Speaking as an HDR recruiter, this is clearly a growing and successful market.
Speaking as someone working in research management, it’s so great to see the contribution that mature doctoral researchers contribute to the research environment that everyone benefits from.
It’s great to be part of it.
Thanks for this! After a varied but non-academic life. I did a masters at 53 (cum laude, to my astonishment) It was very much unfinished business from my youth! I then worked mostly independently for 12 years in research/evaluation in South Africa and at 64 registered for the PhD. I feel very old indeed. But I wanted to probe something experience told me was crucial and under-researched and thereby raise awareness of it to provoke some repair/restoration. I have all the feelings of inadequacy and being an imposter that you describe – and more! At times I wonder what the point is at my age, and where this will lead – if anywhere – but hopefully one more year should do it..
Your post really resonated with me and I can assure you that your feelings are shared by many. I am also of non-academic background and a non-traditional academic journey which I entered late but with a great deal of work/life experience. I have worked in various roles in the health field in Australia. I am now 58 years of age and about half way through my PhD journey. Like you my field of research is very important to me and I would like to make a difference and I am optimistic that I can add to knowledge in my field.
As for the longer term question of what comes next, well I will be satisfied if I have added to knowledge of and/or contributed to better processes in my field if study. And I plan to continue on in my field of study post-doc just because it is so interesting to me and an evolving field that I think I can continue to contribute to. Through our research we are continually expanding our networks and therefore opportunities so you never know what opportunities will be knocking on your door.
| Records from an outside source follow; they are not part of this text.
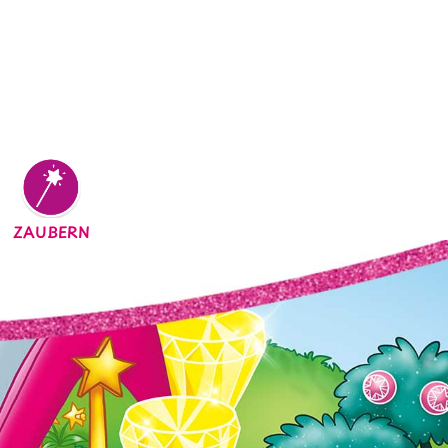
ZAUBERN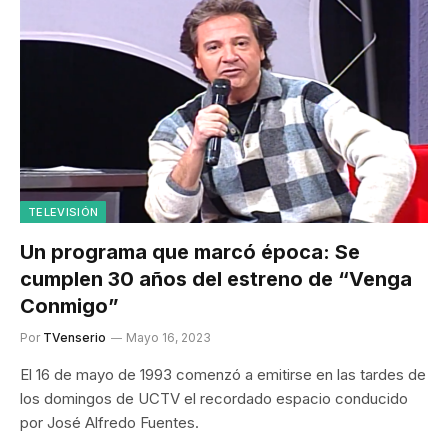
TELEVISIÓN
Un programa que marcó época: Se
cumplen 30 años del estreno de “Venga
Conmigo”
Por
TVenserio
Mayo 16, 2023
El 16 de mayo de 1993 comenzó a emitirse en las tardes de
los domingos de UCTV el recordado espacio conducido
por José Alfredo Fuentes.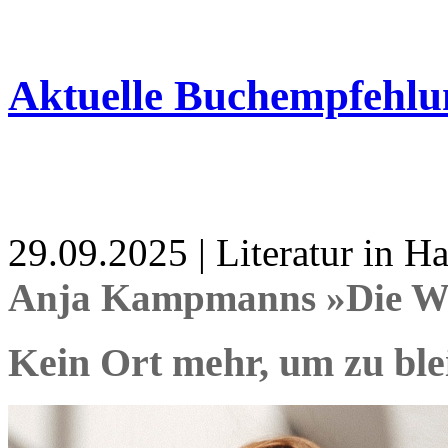
Aktuelle Buchempfehlu
29.09.2025 | Literatur in 
Anja Kampmanns »Die Wut 
Kein Ort mehr, um zu ble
As to the ‘bright young things’ mentioned elsewhere in this blog I just love them!! They invigorate me (and I never feel old when in their company) and I admire them to bits and pieces but I have also found that they really value some mentorship and encouragement from their more mature and life experienced colleagues. We are all in this journey together and have much to gain from each other’s company. And re your ‘cum laude’ that is proof enough that you are more than up for the task of completing. I wish you all the best in the final stage of your PhD.
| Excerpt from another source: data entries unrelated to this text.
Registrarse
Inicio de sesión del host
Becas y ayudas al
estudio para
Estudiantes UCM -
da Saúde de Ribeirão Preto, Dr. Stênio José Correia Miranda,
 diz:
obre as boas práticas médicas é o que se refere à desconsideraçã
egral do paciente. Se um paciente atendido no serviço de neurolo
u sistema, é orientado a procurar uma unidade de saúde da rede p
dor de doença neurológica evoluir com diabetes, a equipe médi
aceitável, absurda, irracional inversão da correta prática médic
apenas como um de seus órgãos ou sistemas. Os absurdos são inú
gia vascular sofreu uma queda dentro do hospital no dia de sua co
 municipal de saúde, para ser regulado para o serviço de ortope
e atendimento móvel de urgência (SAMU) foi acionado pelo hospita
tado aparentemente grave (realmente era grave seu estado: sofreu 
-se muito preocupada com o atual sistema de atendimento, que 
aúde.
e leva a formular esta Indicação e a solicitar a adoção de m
Thank you Pat, What a great post! Yes, that is me too! I came to the academy as a late life-long learner. It is the most satisfying journey that I have traveled in my many jobs in life. I have felt that imposter syndrome, and great insecurity–yet I have also been able to build a wonderfully supportive network of colleagues. My adviser is an exceptional leader and sets the bar at a reasonable level. I am well into my 3rd year and am beginning to feel like an academic. I also have a colleague who is doing research about late-entry women in the doctoral process. I thank you for a great post a great way to reflect at this time of year.